Of note, the data previous to this time show a similar trend, but show a 52% outperformance by $$$-$$$$ restaurants. This is likely caused by the huge survivorship bias inherent in the older data. After all, we can only track the restaurants that are still on the platform (restaurants no longer with OPEN don't get OPEN reviews). So, the $$ category restaurants still in the database are likely very high quality and garner many reviews. [For instance, to show the survivorship bias, if you look back to the 2/2010 cohort, only 35% (15 of 42) of the $$ restaurants are still with OPEN (yowsers)! But, 69% (9 of 13) of the $$$-$$$$ restaurants are still with OPEN.]
So, from this data, we can see that $$ restaurants provide much worse economics than $$$-$$$$ restaurants. Churn is currently running 4X as high, and bookings could be up to 40% less than the upper tier restaurants. This is not a positive thing considering most of the adds now on the OPEN platform are $ restaurants!

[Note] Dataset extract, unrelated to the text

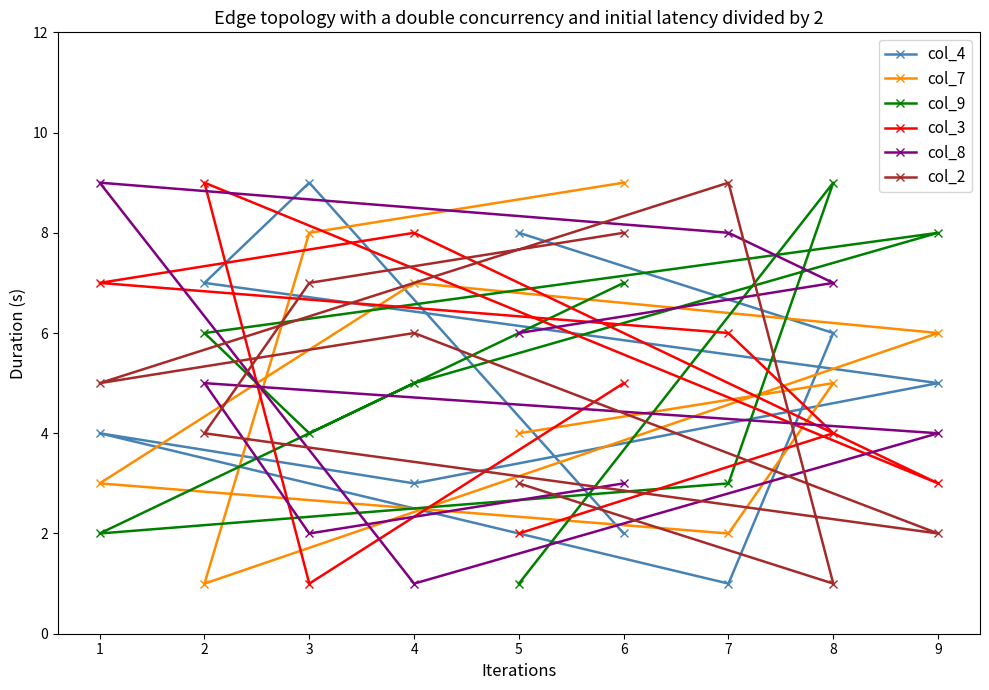

Rank the categories by col_8 value from lowest to highest.

4, 3, 6, 9, 2, 5, 8, 7, 1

Finally, to show that churn is having an impact on the business, note that in New York City, OPEN currently shows 2984 restaurants on its platform. On 12/17/12, it showed 2981 restaurants. So, in 39 days, it has added on a net basis, exactly three restaurants in its biggest market. Meanwhile, in its second-biggest market, London, it has added exactly three restaurants on a net basis in the last 67 days! That's right, OPEN had 2352 restaurants on its network on 11/19/12, and it has 2355 today! And to think people are willing to pay 56X trailing twelve month GAAP EPS for such growth! OPEN is overvalued.
Disclosure: I am short OPEN. I wrote this article myself, and it expresses my own opinions. I am not receiving compensation for it. I have no business relationship with any company whose stock is mentioned in this article.
Additional disclosure: I have accumulated data from the OpenTable website and believe all data to be accurate. But, I make no warranties about its accuracy.